Mungkin menyakitkan untuk mendengarnya, namun itulah kenyataannya di Sipalay, dimana pemerintah daerah tidak tahu kapan lampu akan menyala kembali, yang juga berarti layanan air tidak dapat dibuka kembali, dan dimana kerugian dan kehancuran melampaui sumber daya dan kapasitas.

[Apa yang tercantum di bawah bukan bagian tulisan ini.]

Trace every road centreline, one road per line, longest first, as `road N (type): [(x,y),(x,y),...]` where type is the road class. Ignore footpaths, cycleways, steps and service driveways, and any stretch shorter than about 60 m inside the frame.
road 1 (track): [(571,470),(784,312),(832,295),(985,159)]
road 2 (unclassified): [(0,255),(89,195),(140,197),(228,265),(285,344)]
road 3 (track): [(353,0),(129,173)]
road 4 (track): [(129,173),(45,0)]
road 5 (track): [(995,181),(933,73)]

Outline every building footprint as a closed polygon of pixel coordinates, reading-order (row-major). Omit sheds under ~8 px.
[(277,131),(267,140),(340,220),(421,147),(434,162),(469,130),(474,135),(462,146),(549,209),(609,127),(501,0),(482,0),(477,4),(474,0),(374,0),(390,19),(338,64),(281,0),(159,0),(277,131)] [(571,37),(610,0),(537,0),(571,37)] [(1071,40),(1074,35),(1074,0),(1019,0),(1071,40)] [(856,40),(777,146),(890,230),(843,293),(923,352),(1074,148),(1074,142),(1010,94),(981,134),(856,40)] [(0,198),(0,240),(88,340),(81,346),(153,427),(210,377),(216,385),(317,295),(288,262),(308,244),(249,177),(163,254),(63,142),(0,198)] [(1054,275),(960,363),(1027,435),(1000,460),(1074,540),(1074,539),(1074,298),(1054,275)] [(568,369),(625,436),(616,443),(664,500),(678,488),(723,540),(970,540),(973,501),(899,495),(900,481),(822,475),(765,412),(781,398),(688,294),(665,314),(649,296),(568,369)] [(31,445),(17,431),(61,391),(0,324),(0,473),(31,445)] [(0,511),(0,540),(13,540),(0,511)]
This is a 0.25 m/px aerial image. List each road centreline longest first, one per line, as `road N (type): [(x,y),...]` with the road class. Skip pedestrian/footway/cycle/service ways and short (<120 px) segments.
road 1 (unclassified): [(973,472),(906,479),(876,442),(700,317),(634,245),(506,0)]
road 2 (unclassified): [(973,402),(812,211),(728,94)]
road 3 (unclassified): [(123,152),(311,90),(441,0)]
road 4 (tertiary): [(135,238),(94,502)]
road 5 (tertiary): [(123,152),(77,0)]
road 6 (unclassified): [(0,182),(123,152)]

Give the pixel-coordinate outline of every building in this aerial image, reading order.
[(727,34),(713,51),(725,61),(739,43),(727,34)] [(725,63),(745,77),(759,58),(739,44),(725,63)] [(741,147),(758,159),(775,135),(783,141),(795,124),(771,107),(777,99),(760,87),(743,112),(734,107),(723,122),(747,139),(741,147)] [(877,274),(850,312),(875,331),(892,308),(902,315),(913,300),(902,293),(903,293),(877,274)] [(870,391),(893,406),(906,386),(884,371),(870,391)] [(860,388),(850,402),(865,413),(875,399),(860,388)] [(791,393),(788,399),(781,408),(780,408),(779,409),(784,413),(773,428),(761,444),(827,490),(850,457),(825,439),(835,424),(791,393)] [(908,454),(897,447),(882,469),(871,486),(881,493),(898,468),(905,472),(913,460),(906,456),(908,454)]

Di Barangay 5, Natal akan terasa dingin dan gelap, tetapi orang-orang akan berada di rumah masing-masing. Ribuan warga lainnya di kota tersebut, yang berkumpul di pusat-pusat evakuasi, masih bertanya-tanya kapan mereka dapat mulai membangun kembali kehidupan mereka. – Rappler.com

Joey Baldonado adalah anggota aktif MovePH, seni gerakan warga Rappler, dan sukarelawan untuk Kawsa Kusina, jaringan bantuan pemuda, pemerhati lingkungan, pekerja gereja, dan profesional.